*Assigned task*
Please copy the records below word for word, leaving out the pictures.

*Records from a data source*
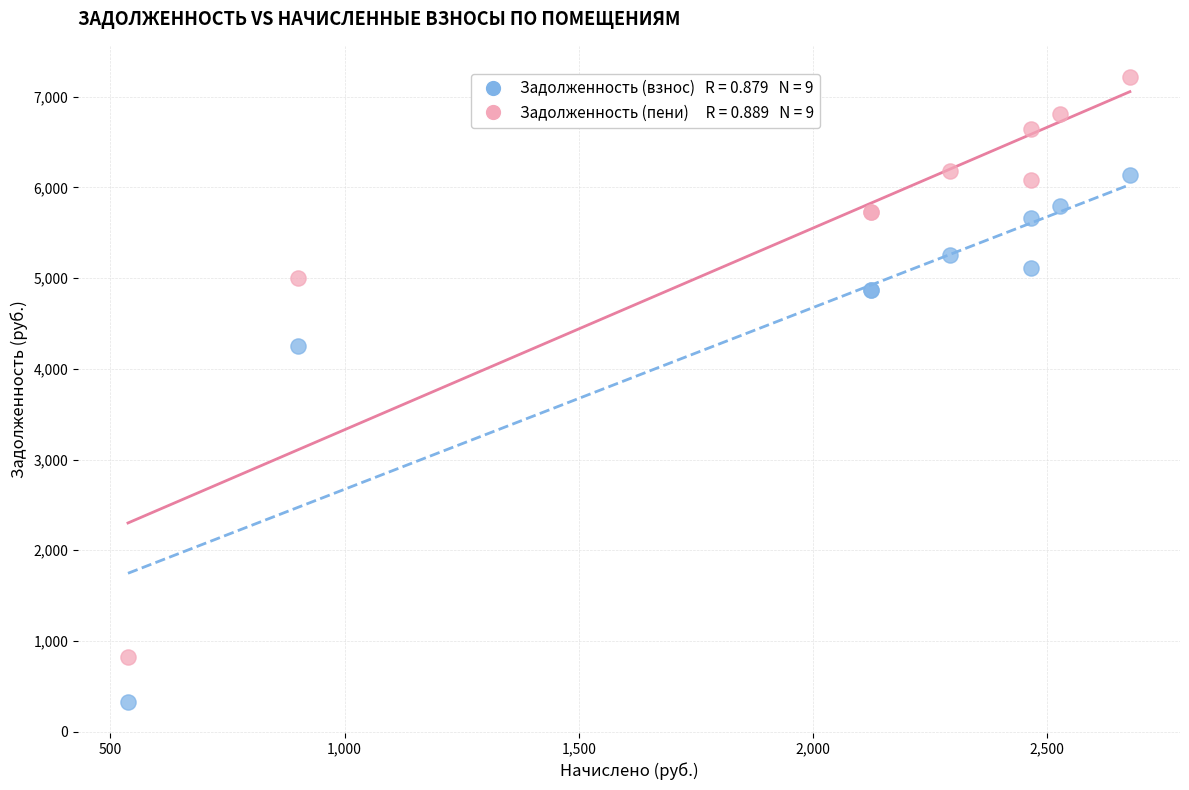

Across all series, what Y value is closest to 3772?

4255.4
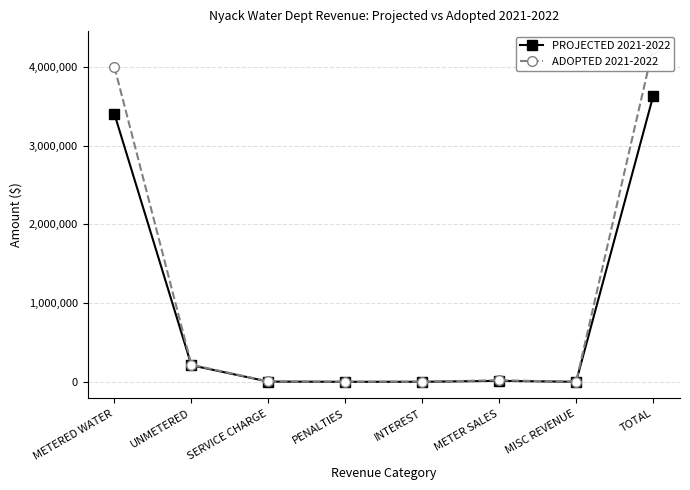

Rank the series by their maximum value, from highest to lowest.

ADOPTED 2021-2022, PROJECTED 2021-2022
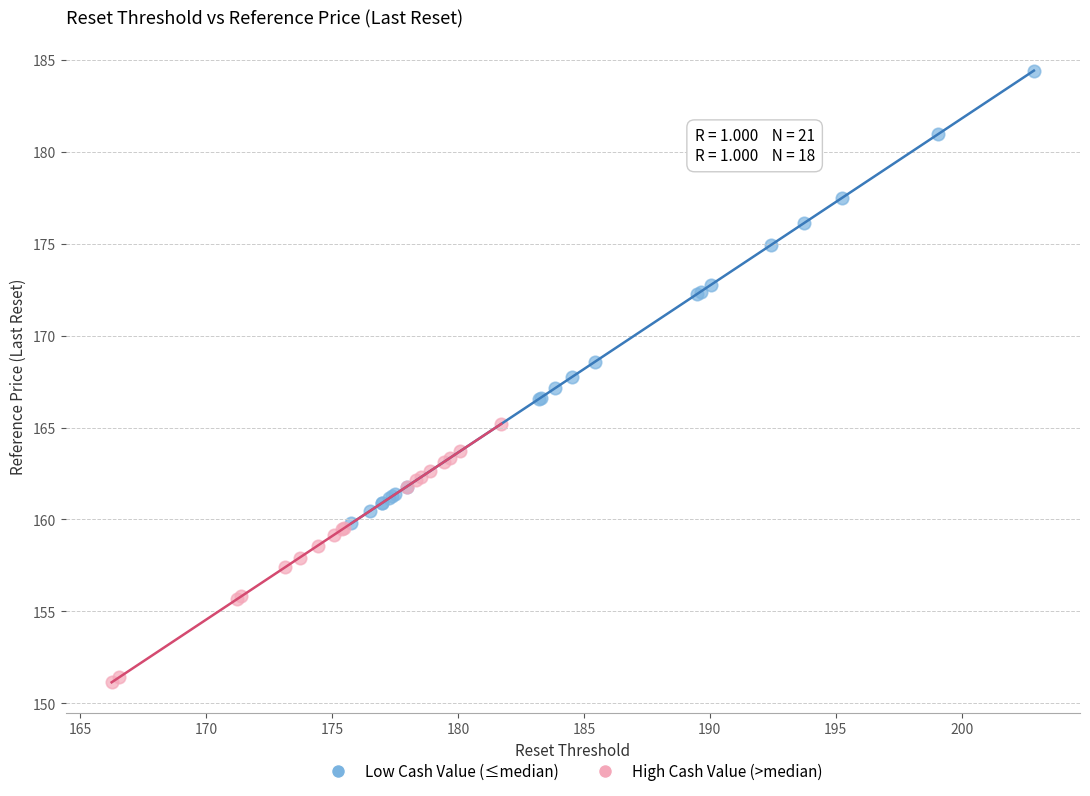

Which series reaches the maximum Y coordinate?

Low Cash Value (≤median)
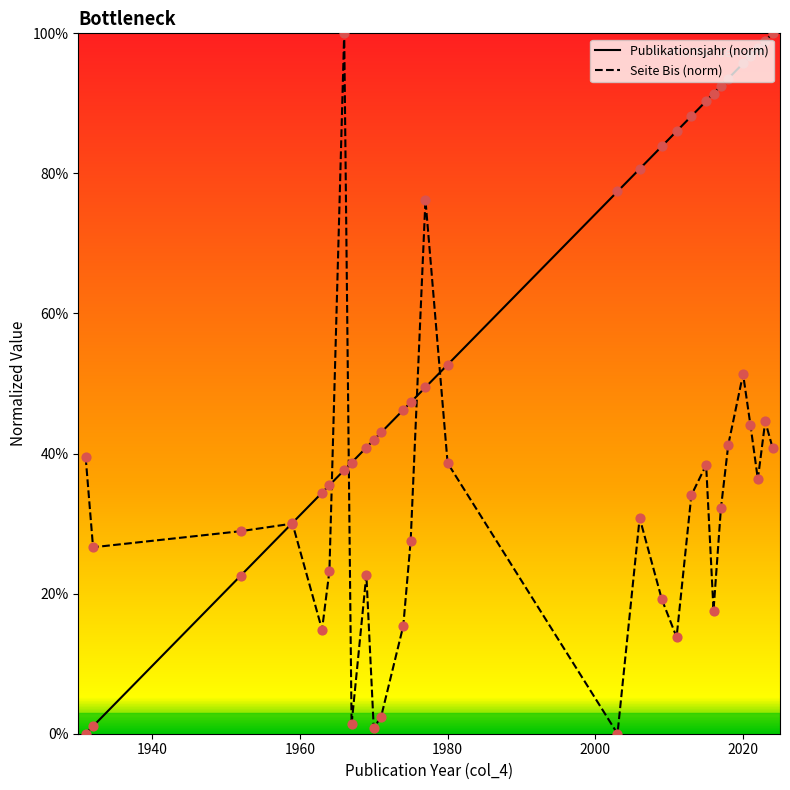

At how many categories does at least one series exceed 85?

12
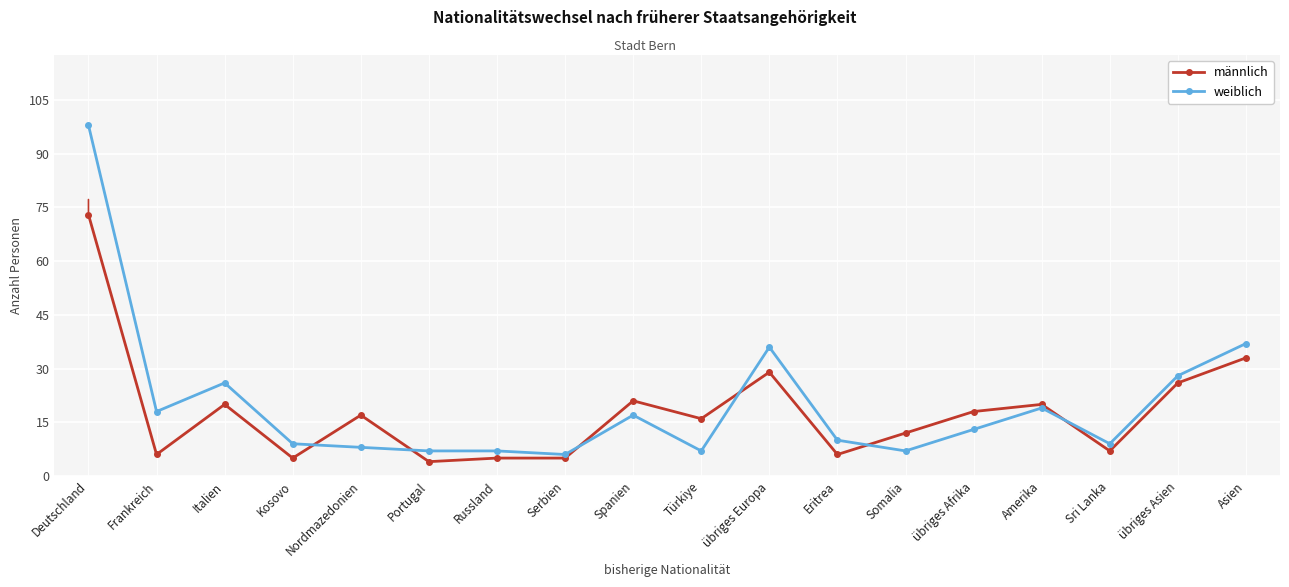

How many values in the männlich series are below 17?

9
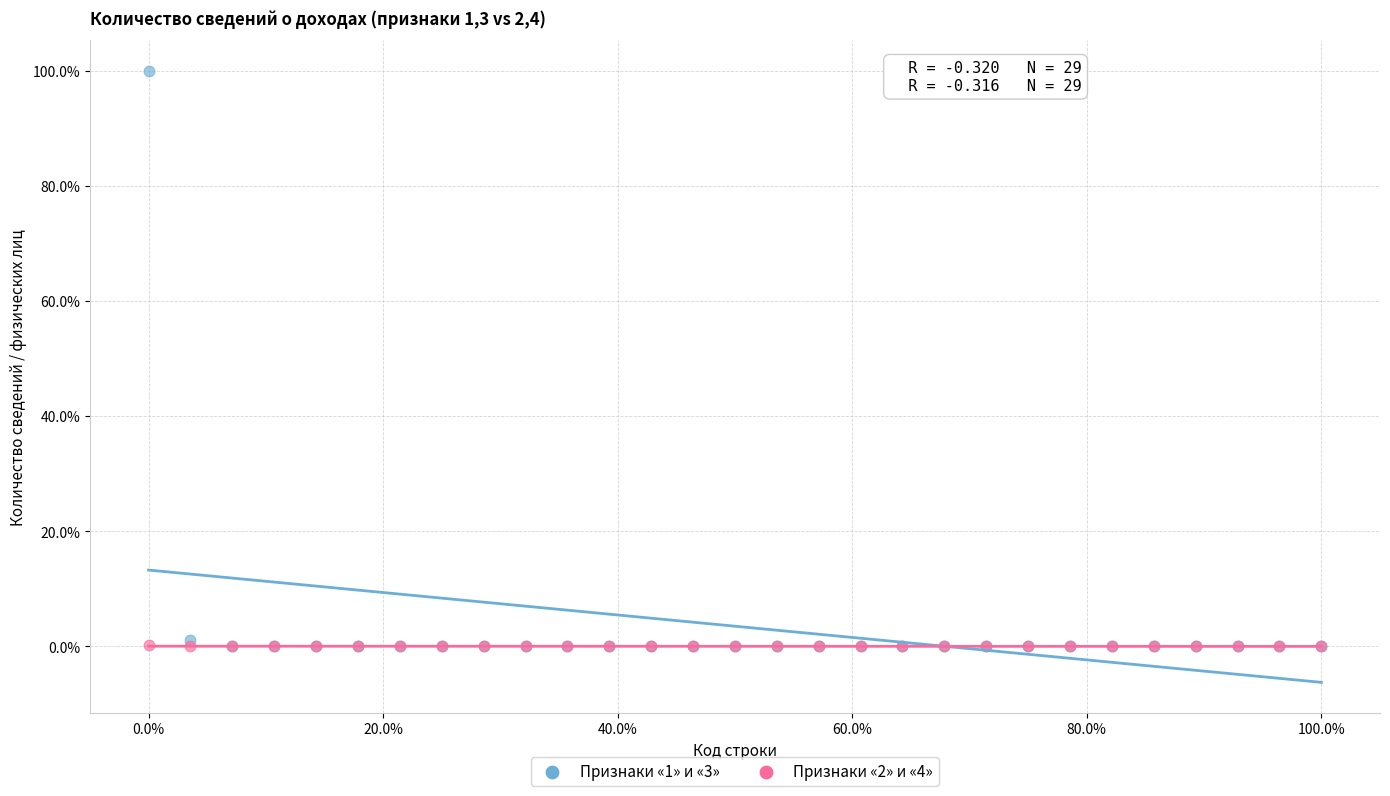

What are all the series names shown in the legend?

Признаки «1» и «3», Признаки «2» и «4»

*Answer box*
Across all series, what Y value is closest to 3772?

4255.4

Rank the series by their maximum value, from highest to lowest.

ADOPTED 2021-2022, PROJECTED 2021-2022

Which series reaches the maximum Y coordinate?

Low Cash Value (≤median)

At how many categories does at least one series exceed 85?

12

How many values in the männlich series are below 17?

9

What are all the series names shown in the legend?

Признаки «1» и «3», Признаки «2» и «4»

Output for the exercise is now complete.